== DIRECTIONS ==
Copy all of the data below without altering a single line.
━━ PROVIDED DATA
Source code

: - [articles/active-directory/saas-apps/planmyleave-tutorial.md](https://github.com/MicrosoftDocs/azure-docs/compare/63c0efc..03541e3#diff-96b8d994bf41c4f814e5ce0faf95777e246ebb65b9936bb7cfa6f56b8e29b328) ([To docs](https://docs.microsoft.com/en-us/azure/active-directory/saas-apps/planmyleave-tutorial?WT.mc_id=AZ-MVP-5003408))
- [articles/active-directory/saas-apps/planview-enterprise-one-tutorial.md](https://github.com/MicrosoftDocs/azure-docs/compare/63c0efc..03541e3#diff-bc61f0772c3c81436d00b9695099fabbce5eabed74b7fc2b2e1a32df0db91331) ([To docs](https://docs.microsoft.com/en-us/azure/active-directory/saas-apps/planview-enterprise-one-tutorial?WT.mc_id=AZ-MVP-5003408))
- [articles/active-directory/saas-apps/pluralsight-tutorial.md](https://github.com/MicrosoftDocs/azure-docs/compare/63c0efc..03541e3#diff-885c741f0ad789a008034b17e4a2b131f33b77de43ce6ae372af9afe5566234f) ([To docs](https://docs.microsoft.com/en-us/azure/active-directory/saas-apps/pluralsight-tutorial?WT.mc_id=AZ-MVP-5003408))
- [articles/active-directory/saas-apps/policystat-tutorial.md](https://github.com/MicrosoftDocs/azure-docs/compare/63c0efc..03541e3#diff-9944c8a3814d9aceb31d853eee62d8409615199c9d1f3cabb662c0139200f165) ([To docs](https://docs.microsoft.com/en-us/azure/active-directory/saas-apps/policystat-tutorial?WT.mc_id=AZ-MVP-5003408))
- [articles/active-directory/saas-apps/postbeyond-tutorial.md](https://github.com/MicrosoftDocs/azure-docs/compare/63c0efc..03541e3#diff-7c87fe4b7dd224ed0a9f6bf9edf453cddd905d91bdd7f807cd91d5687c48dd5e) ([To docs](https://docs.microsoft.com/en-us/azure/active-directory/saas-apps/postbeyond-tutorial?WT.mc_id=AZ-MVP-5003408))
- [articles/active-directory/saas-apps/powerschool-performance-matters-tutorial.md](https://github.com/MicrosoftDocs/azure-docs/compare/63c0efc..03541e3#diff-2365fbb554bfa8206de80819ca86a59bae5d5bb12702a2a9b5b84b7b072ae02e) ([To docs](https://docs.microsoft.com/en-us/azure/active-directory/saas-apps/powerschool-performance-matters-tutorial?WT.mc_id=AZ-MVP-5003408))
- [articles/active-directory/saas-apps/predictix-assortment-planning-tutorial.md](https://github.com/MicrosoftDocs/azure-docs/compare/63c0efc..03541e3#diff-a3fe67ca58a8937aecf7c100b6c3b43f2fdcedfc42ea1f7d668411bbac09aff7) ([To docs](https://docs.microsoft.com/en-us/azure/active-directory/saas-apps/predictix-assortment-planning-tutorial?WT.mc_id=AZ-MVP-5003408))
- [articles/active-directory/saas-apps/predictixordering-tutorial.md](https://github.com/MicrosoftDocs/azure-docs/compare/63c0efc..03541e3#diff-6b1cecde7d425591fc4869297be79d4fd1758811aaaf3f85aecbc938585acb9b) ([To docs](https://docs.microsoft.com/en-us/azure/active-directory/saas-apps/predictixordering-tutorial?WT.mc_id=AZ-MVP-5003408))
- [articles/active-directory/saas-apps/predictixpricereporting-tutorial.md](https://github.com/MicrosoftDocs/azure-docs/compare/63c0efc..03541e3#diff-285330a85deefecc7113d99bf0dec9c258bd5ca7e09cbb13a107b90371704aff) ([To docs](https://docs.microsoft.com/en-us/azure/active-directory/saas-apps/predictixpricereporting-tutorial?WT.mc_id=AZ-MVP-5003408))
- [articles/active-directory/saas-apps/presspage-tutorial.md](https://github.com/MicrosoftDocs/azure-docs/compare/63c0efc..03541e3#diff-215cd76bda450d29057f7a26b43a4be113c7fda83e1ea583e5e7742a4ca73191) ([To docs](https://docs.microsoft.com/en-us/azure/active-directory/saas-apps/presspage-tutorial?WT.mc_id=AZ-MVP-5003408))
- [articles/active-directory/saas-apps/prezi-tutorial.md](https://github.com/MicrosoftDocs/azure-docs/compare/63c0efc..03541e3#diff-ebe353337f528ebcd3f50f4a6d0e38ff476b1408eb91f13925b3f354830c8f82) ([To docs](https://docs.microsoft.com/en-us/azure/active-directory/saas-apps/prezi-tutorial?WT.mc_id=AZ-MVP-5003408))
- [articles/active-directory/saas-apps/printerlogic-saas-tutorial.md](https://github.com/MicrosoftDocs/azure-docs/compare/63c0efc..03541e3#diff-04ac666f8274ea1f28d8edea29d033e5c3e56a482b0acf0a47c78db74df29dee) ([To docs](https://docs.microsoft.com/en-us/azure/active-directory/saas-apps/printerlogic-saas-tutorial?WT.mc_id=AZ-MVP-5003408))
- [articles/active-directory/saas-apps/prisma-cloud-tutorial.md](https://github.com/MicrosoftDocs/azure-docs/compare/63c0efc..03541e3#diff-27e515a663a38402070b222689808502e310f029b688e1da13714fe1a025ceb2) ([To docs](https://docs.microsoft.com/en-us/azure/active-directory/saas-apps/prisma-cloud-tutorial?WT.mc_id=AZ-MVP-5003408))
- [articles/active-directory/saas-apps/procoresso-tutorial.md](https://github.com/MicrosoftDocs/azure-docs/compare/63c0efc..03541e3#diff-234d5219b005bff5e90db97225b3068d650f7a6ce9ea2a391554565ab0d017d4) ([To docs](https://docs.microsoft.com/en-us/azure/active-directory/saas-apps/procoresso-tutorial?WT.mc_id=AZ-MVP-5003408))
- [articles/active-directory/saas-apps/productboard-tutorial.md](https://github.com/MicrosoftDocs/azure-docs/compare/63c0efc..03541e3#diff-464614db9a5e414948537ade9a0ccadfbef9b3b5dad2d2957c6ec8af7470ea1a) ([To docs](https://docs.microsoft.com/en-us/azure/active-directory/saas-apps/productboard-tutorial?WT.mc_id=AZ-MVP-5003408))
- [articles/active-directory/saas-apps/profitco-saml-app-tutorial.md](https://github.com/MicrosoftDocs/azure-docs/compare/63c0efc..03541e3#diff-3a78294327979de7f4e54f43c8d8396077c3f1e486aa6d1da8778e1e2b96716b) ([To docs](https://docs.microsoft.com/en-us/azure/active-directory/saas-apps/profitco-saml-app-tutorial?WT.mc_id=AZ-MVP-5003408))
━━━━
== RESULT ==
Source code

: - [articles/active-directory/saas-apps/planmyleave-tutorial.md](https://github.com/MicrosoftDocs/azure-docs/compare/63c0efc..03541e3#diff-96b8d994bf41c4f814e5ce0faf95777e246ebb65b9936bb7cfa6f56b8e29b328) ([To docs](https://docs.microsoft.com/en-us/azure/active-directory/saas-apps/planmyleave-tutorial?WT.mc_id=AZ-MVP-5003408))
- [articles/active-directory/saas-apps/planview-enterprise-one-tutorial.md](https://github.com/MicrosoftDocs/azure-docs/compare/63c0efc..03541e3#diff-bc61f0772c3c81436d00b9695099fabbce5eabed74b7fc2b2e1a32df0db91331) ([To docs](https://docs.microsoft.com/en-us/azure/active-directory/saas-apps/planview-enterprise-one-tutorial?WT.mc_id=AZ-MVP-5003408))
- [articles/active-directory/saas-apps/pluralsight-tutorial.md](https://github.com/MicrosoftDocs/azure-docs/compare/63c0efc..03541e3#diff-885c741f0ad789a008034b17e4a2b131f33b77de43ce6ae372af9afe5566234f) ([To docs](https://docs.microsoft.com/en-us/azure/active-directory/saas-apps/pluralsight-tutorial?WT.mc_id=AZ-MVP-5003408))
- [articles/active-directory/saas-apps/policystat-tutorial.md](https://github.com/MicrosoftDocs/azure-docs/compare/63c0efc..03541e3#diff-9944c8a3814d9aceb31d853eee62d8409615199c9d1f3cabb662c0139200f165) ([To docs](https://docs.microsoft.com/en-us/azure/active-directory/saas-apps/policystat-tutorial?WT.mc_id=AZ-MVP-5003408))
- [articles/active-directory/saas-apps/postbeyond-tutorial.md](https://github.com/MicrosoftDocs/azure-docs/compare/63c0efc..03541e3#diff-7c87fe4b7dd224ed0a9f6bf9edf453cddd905d91bdd7f807cd91d5687c48dd5e) ([To docs](https://docs.microsoft.com/en-us/azure/active-directory/saas-apps/postbeyond-tutorial?WT.mc_id=AZ-MVP-5003408))
- [articles/active-directory/saas-apps/powerschool-performance-matters-tutorial.md](https://github.com/MicrosoftDocs/azure-docs/compare/63c0efc..03541e3#diff-2365fbb554bfa8206de80819ca86a59bae5d5bb12702a2a9b5b84b7b072ae02e) ([To docs](https://docs.microsoft.com/en-us/azure/active-directory/saas-apps/powerschool-performance-matters-tutorial?WT.mc_id=AZ-MVP-5003408))
- [articles/active-directory/saas-apps/predictix-assortment-planning-tutorial.md](https://github.com/MicrosoftDocs/azure-docs/compare/63c0efc..03541e3#diff-a3fe67ca58a8937aecf7c100b6c3b43f2fdcedfc42ea1f7d668411bbac09aff7) ([To docs](https://docs.microsoft.com/en-us/azure/active-directory/saas-apps/predictix-assortment-planning-tutorial?WT.mc_id=AZ-MVP-5003408))
- [articles/active-directory/saas-apps/predictixordering-tutorial.md](https://github.com/MicrosoftDocs/azure-docs/compare/63c0efc..03541e3#diff-6b1cecde7d425591fc4869297be79d4fd1758811aaaf3f85aecbc938585acb9b) ([To docs](https://docs.microsoft.com/en-us/azure/active-directory/saas-apps/predictixordering-tutorial?WT.mc_id=AZ-MVP-5003408))
- [articles/active-directory/saas-apps/predictixpricereporting-tutorial.md](https://github.com/MicrosoftDocs/azure-docs/compare/63c0efc..03541e3#diff-285330a85deefecc7113d99bf0dec9c258bd5ca7e09cbb13a107b90371704aff) ([To docs](https://docs.microsoft.com/en-us/azure/active-directory/saas-apps/predictixpricereporting-tutorial?WT.mc_id=AZ-MVP-5003408))
- [articles/active-directory/saas-apps/presspage-tutorial.md](https://github.com/MicrosoftDocs/azure-docs/compare/63c0efc..03541e3#diff-215cd76bda450d29057f7a26b43a4be113c7fda83e1ea583e5e7742a4ca73191) ([To docs](https://docs.microsoft.com/en-us/azure/active-directory/saas-apps/presspage-tutorial?WT.mc_id=AZ-MVP-5003408))
- [articles/active-directory/saas-apps/prezi-tutorial.md](https://github.com/MicrosoftDocs/azure-docs/compare/63c0efc..03541e3#diff-ebe353337f528ebcd3f50f4a6d0e38ff476b1408eb91f13925b3f354830c8f82) ([To docs](https://docs.microsoft.com/en-us/azure/active-directory/saas-apps/prezi-tutorial?WT.mc_id=AZ-MVP-5003408))
- [articles/active-directory/saas-apps/printerlogic-saas-tutorial.md](https://github.com/MicrosoftDocs/azure-docs/compare/63c0efc..03541e3#diff-04ac666f8274ea1f28d8edea29d033e5c3e56a482b0acf0a47c78db74df29dee) ([To docs](https://docs.microsoft.com/en-us/azure/active-directory/saas-apps/printerlogic-saas-tutorial?WT.mc_id=AZ-MVP-5003408))
- [articles/active-directory/saas-apps/prisma-cloud-tutorial.md](https://github.com/MicrosoftDocs/azure-docs/compare/63c0efc..03541e3#diff-27e515a663a38402070b222689808502e310f029b688e1da13714fe1a025ceb2) ([To docs](https://docs.microsoft.com/en-us/azure/active-directory/saas-apps/prisma-cloud-tutorial?WT.mc_id=AZ-MVP-5003408))
- [articles/active-directory/saas-apps/procoresso-tutorial.md](https://github.com/MicrosoftDocs/azure-docs/compare/63c0efc..03541e3#diff-234d5219b005bff5e90db97225b3068d650f7a6ce9ea2a391554565ab0d017d4) ([To docs](https://docs.microsoft.com/en-us/azure/active-directory/saas-apps/procoresso-tutorial?WT.mc_id=AZ-MVP-5003408))
- [articles/active-directory/saas-apps/productboard-tutorial.md](https://github.com/MicrosoftDocs/azure-docs/compare/63c0efc..03541e3#diff-464614db9a5e414948537ade9a0ccadfbef9b3b5dad2d2957c6ec8af7470ea1a) ([To docs](https://docs.microsoft.com/en-us/azure/active-directory/saas-apps/productboard-tutorial?WT.mc_id=AZ-MVP-5003408))
- [articles/active-directory/saas-apps/profitco-saml-app-tutorial.md](https://github.com/MicrosoftDocs/azure-docs/compare/63c0efc..03541e3#diff-3a78294327979de7f4e54f43c8d8396077c3f1e486aa6d1da8778e1e2b96716b) ([To docs](https://docs.microsoft.com/en-us/azure/active-directory/saas-apps/profitco-saml-app-tutorial?WT.mc_id=AZ-MVP-5003408))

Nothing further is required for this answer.